Trois ans après l’instauration de la gratuité de l’enseignement de base en République démocratique du Congo, les écoles primaires privées de Butembo au Nord-Kivu continuent à enregistrer de nombreux enfants chaque année. C’est la conséquence de grèves décrétées presque chaque année par les enseignants et le surnombre décrié dans les écoles du secteur public.
Dans plusieurs écoles primaires publiques, le nombre d’écoliers dans une classe varient entre 60 et 75 voire 80. Pour Dr Kisalya Gilbert, père d’un écolier au complexe scolaire Saint-Maurice, ce surnombre impacte négativement la qualité de l’enseignement.
« C’est un problème de qualité. Ailleurs où les enfants sont très nombreux, quand on donne un travail pratique aux écoliers, ils éprouvent des difficultés, les enseignants ont du mal à faire le suivi étant donné le nombre élevé », justifie-t-il.
Outre la qualité de l’enseignement, les écoles privées sont pour de nombreux parents un endroit idéal pour garder les enfants même au-delà des heures de cours. C’est le cas de madame Carine Kangisti, mère de deux écoliers dans la même école.
« Ça nous arrange beaucoup par le fait que le matin je dois m’apprêter pour aller au boulot, j’apprête aussi les enfants et au retour quand je viens de finir le boulot, je dois récupérer les enfants pour rentrer à la maison. Deuxièmement, je n’ai pas trop confiance en la gratuité, elle est immorale pour moi », déclare-t-elle.
Pour sa part, madame Adèle se dit agacée par les grèves décrétées presque chaque année dans les écoles du secteur public.
« Quand les enfants du secteur privé vont à l’école alors que ceux du public sont à la maison, ça crée un dysfonctionnement. Voilà pourquoi certains parents vont même jusqu’à aller retirer leurs enfants dans les écoles publiques pour les ramener dans les privées craignant les grèves qui entraînent ce retard », démontre-t-elle.

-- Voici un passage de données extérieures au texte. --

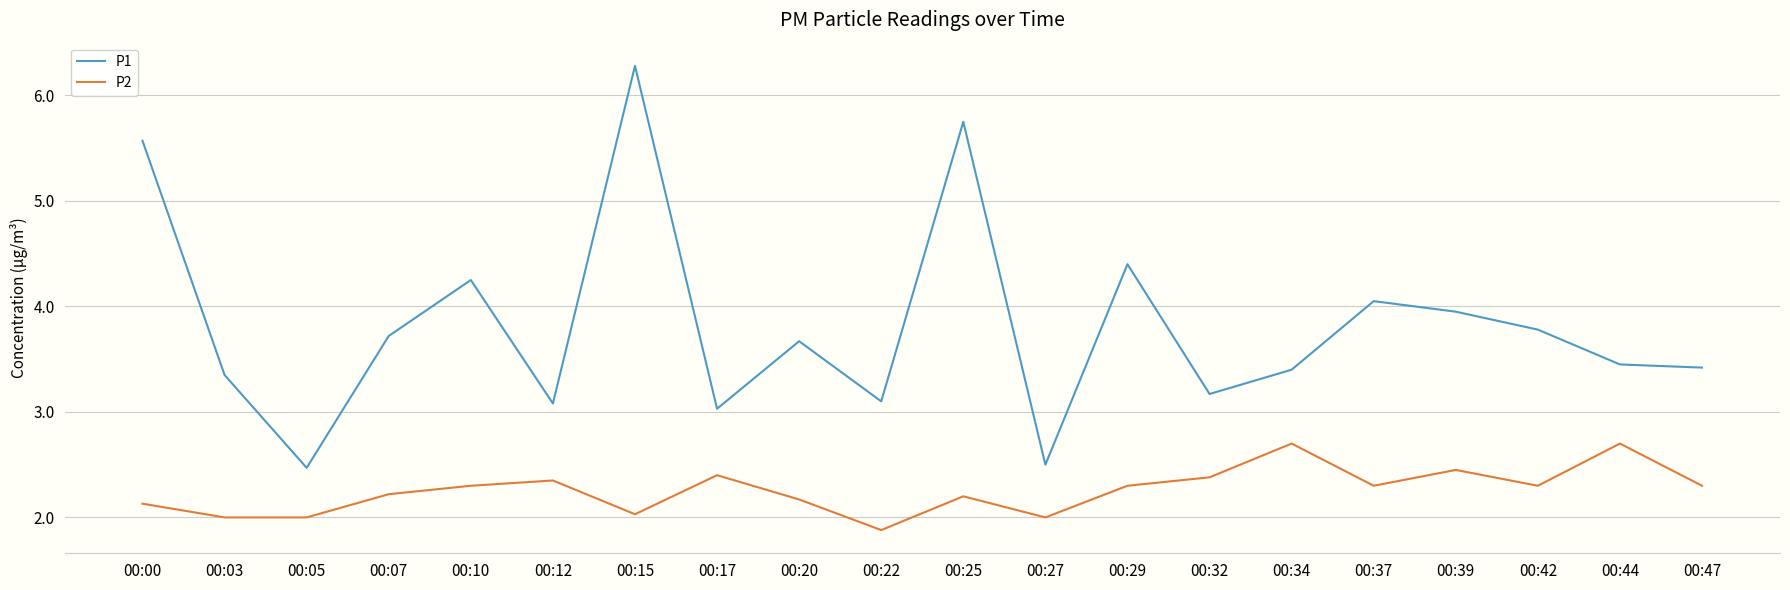

Does the chart have visible grid lines?

Yes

Ce comportement pour certains parents est confirmé par monsieur Kisuba Joseph, directeur de l’école primaire du complexe scolaire La Bourgeoisie du Nord.
« En période de grève, nous enregistrons un engouement de parents qui arrivent pour réinscrire leurs enfants, ils quittent les écoles publiques pour les écoles privées parce que leurs enfants ne sont pas en train d’être encadrés », révèle ce chef d’établissement.

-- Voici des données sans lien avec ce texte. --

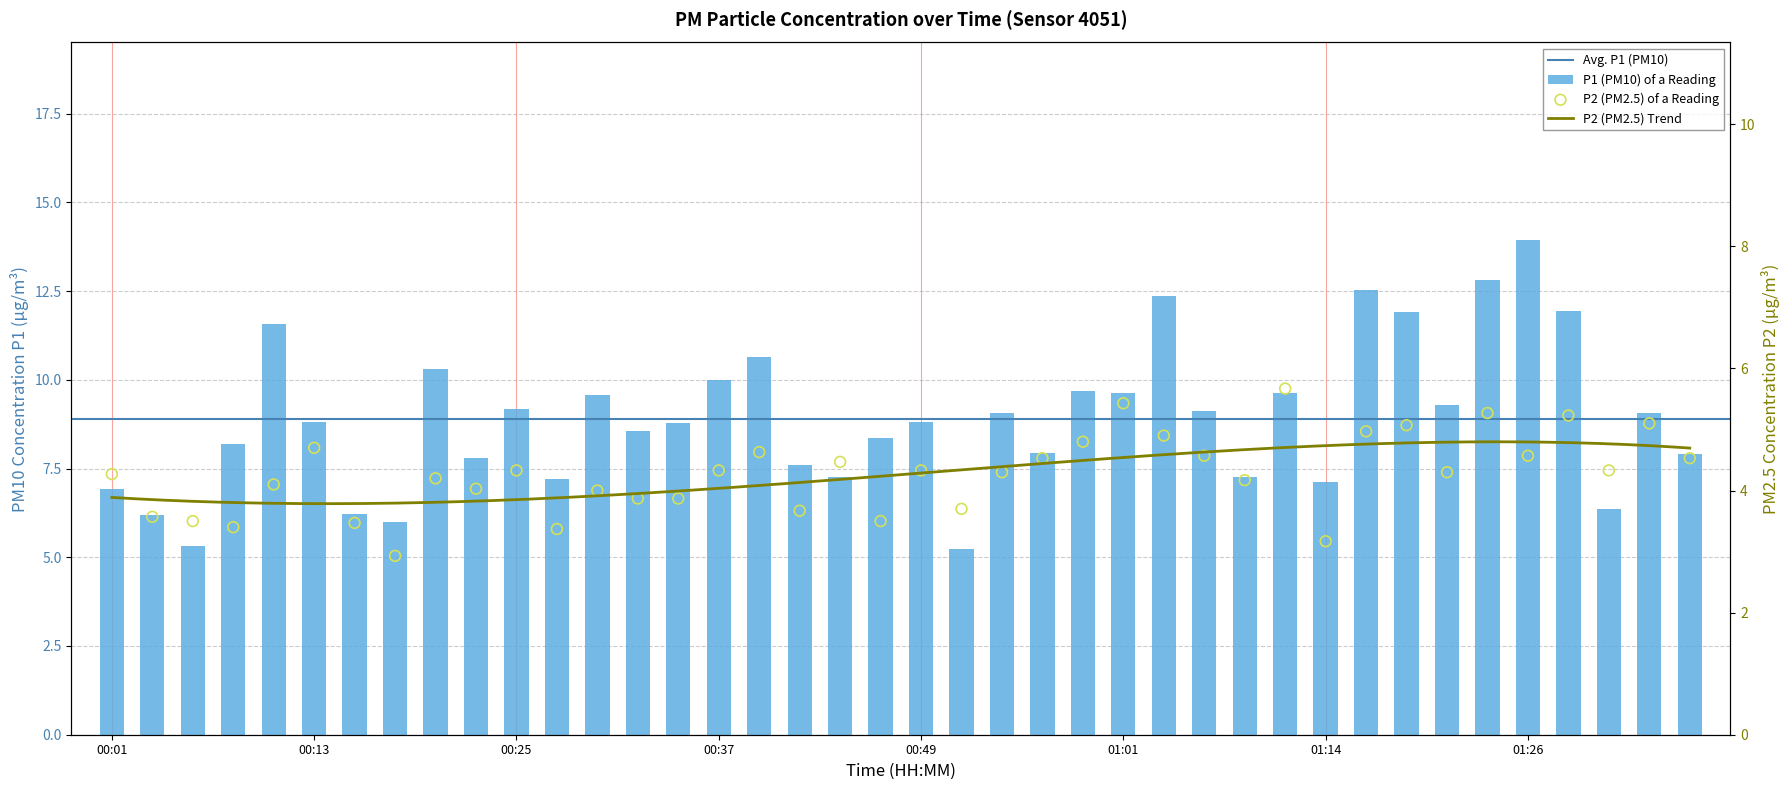

Is the value of P2 at 00:23 greater than the value of P1 at 00:47?

No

Loin d’être paralysé par la gratuité, le complexe scolaire Saint-Maurice a même décidé de limiter le nombre d’enfants comme en témoigne sa directrice Sœur Marie Elisabeth Sikakulya.
« Nous sommes presque à la fin, nous voulons même arrêter les inscriptions parce que nous avons déjà trouvé beaucoup d’enfants. Chez nous ici nous avons l’habitude de limiter le nombre puisque nos salles de classe correspondent à un nombre bien déterminé », affirme la religieuse.
Pareil dans plusieurs autres écoles primaires privées de Butembo où les parents continuent à chercher de la place pour leurs enfants en une semaine de la rentrée scolaire 2023-2024 prévue le lundi 4 septembre 2023 sur l’ensemble de la République démocratique du Congo.